Problem to solve
Give the line containing "随后的3月24日亚马逊再宣布为满足迅速真正的需" again, exactly, along with all later lines of the entries, through the last one.

Saved entries

= Beginning of Section =

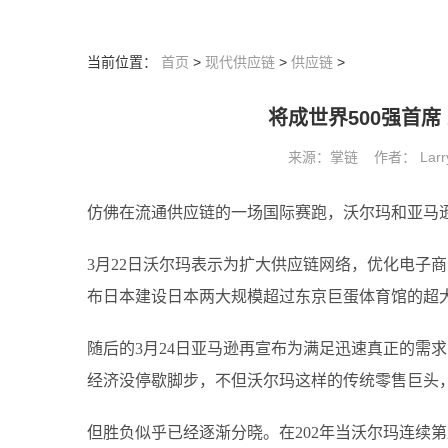
当前位置：
首页
>
现代供应链
>
供应链
>
将成世界500强首
来源：掌链 作者： Larry 
仿佛在流通供应链的一场国际赛跑，沃尔玛和亚马
3月22日沃尔玛表示为扩大供应链网络，优化电子
布日本建设日本两大规模超过东京巨蛋体育馆的超
随后的3月24日亚马逊再宣布为满足迅速真正的需
经济没停歇脚步，不但沃尔玛这样的传统零售巨头
但胜负似乎已经逐渐分晓。在202年当沃尔玛连续第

= End of Section =

Output below
随后的3月24日亚马逊再宣布为满足迅速真正的需
经济没停歇脚步，不但沃尔玛这样的传统零售巨头
但胜负似乎已经逐渐分晓。在202年当沃尔玛连续第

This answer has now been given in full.